SUPPLIED INFORMATION -

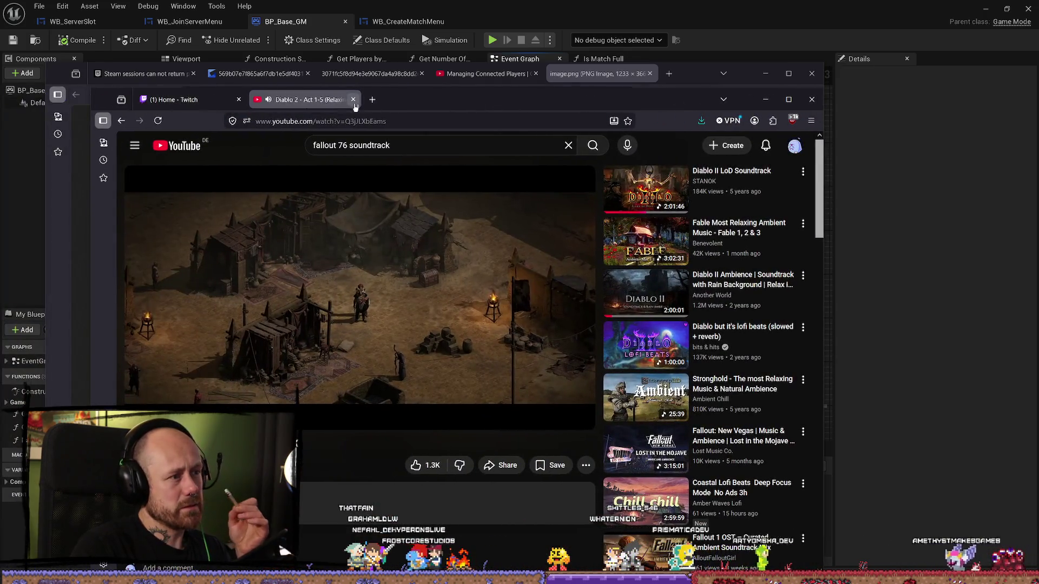
pyautogui.moveTo(729, 99)
pyautogui.mouseDown()
pyautogui.moveTo(110, 136)
pyautogui.moveTo(799, 101)
pyautogui.mouseUp()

HOW TO COMPLETE THIS TASK - Although the records hold pictures, return only what remains, word for word.

ANSWER SECTION -
pyautogui.moveTo(729, 99)
pyautogui.mouseDown()
pyautogui.moveTo(110, 136)
pyautogui.moveTo(799, 101)
pyautogui.mouseUp()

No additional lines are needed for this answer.